(Written request) Format every text line in the records below as a Markdown table with the columns "Row" and "Line", numbering each row and skipping blank lines. Leave the pictures out.

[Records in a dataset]
>> Start

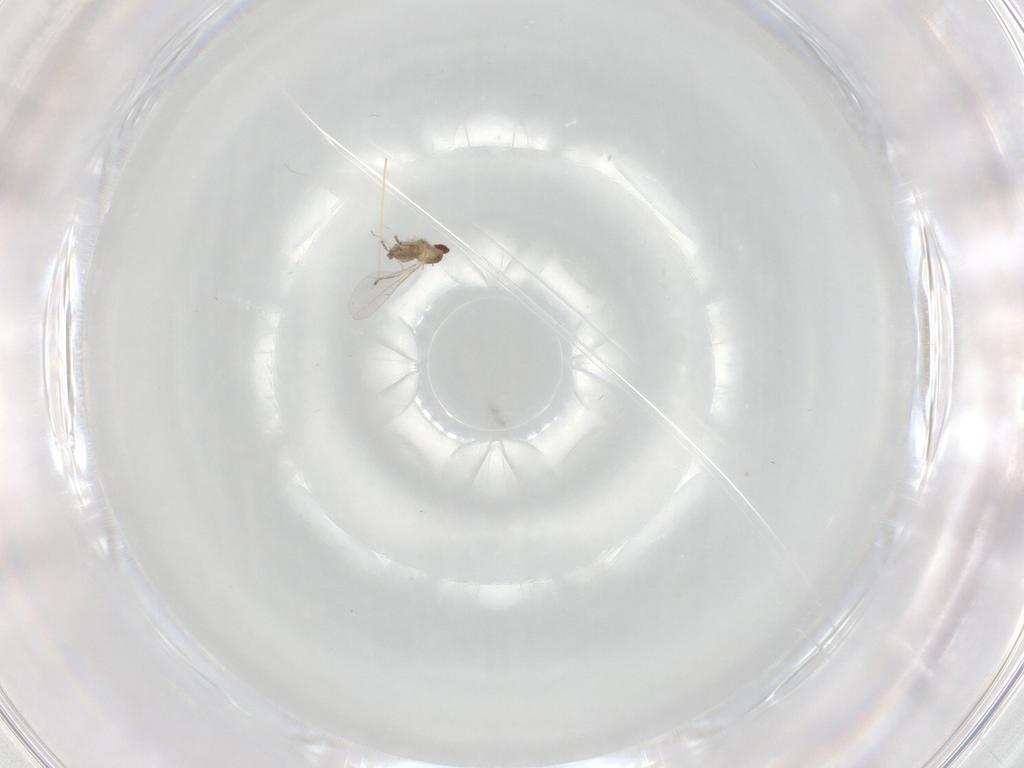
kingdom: Animalia
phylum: Arthropoda
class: Insecta
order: Diptera
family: Cecidomyiidae
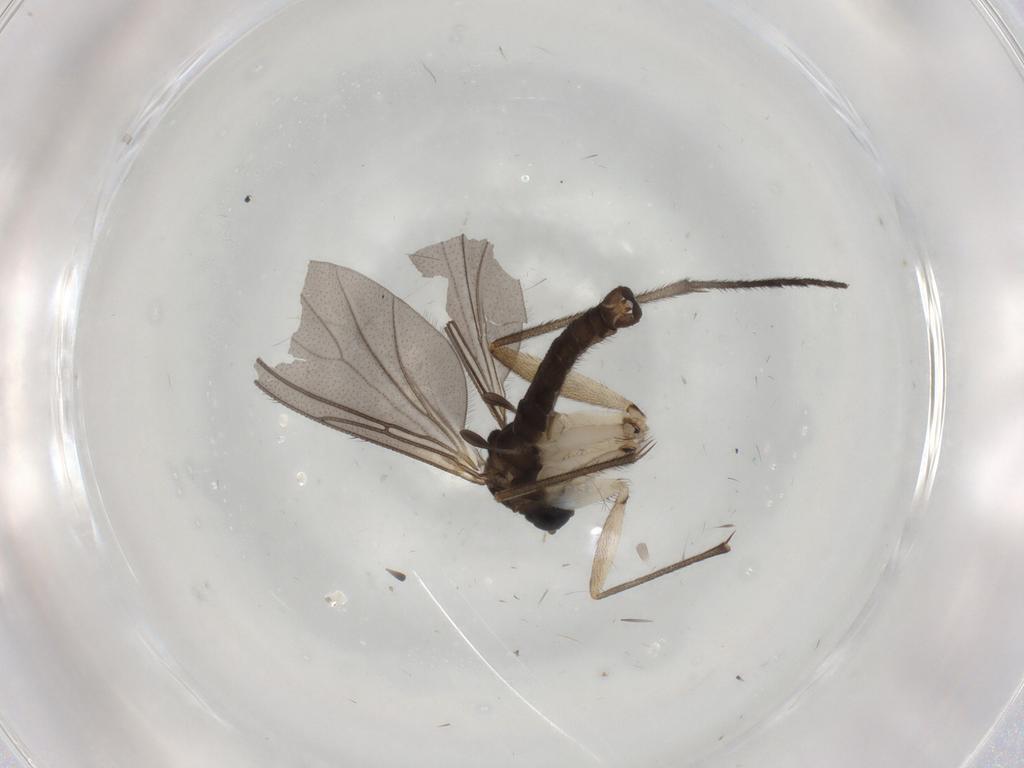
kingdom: Animalia
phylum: Arthropoda
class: Insecta
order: Diptera
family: Sciaridae
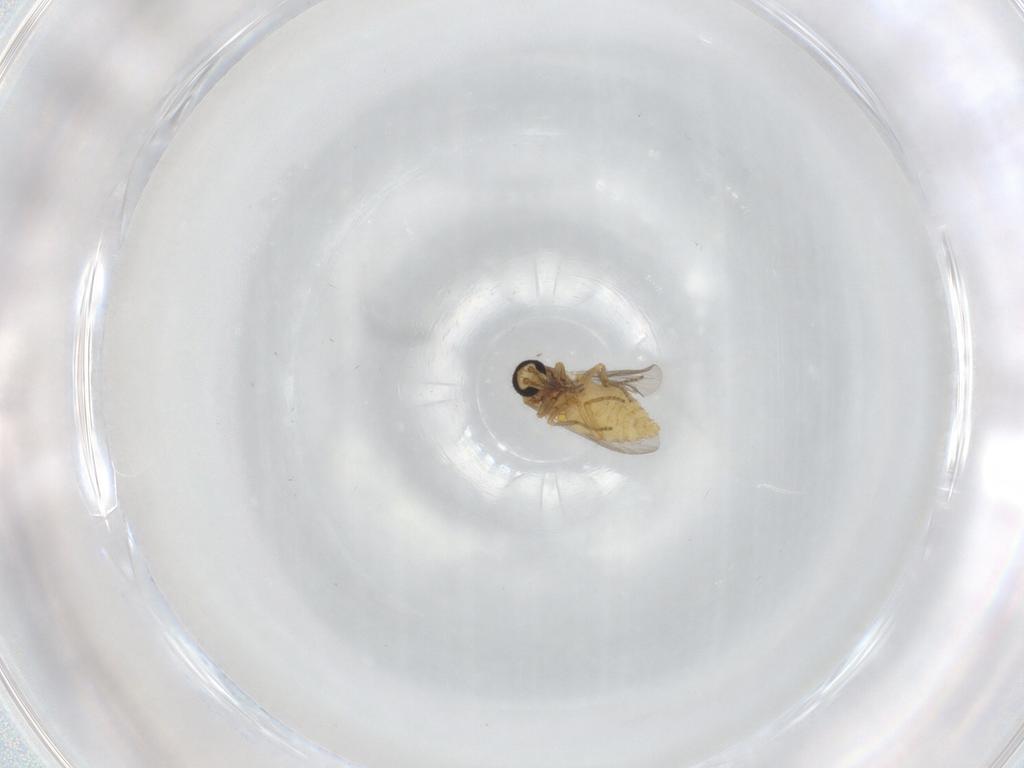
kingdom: Animalia
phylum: Arthropoda
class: Insecta
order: Diptera
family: Ceratopogonidae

>> End

(Final result)
| Row | Line |
|---|---|
| 1 | kingdom: Animalia |
| 2 | phylum: Arthropoda |
| 3 | class: Insecta |
| 4 | order: Diptera |
| 5 | family: Cecidomyiidae |
| 6 | kingdom: Animalia |
| 7 | phylum: Arthropoda |
| 8 | class: Insecta |
| 9 | order: Diptera |
| 10 | family: Sciaridae |
| 11 | kingdom: Animalia |
| 12 | phylum: Arthropoda |
| 13 | class: Insecta |
| 14 | order: Diptera |
| 15 | family: Ceratopogonidae |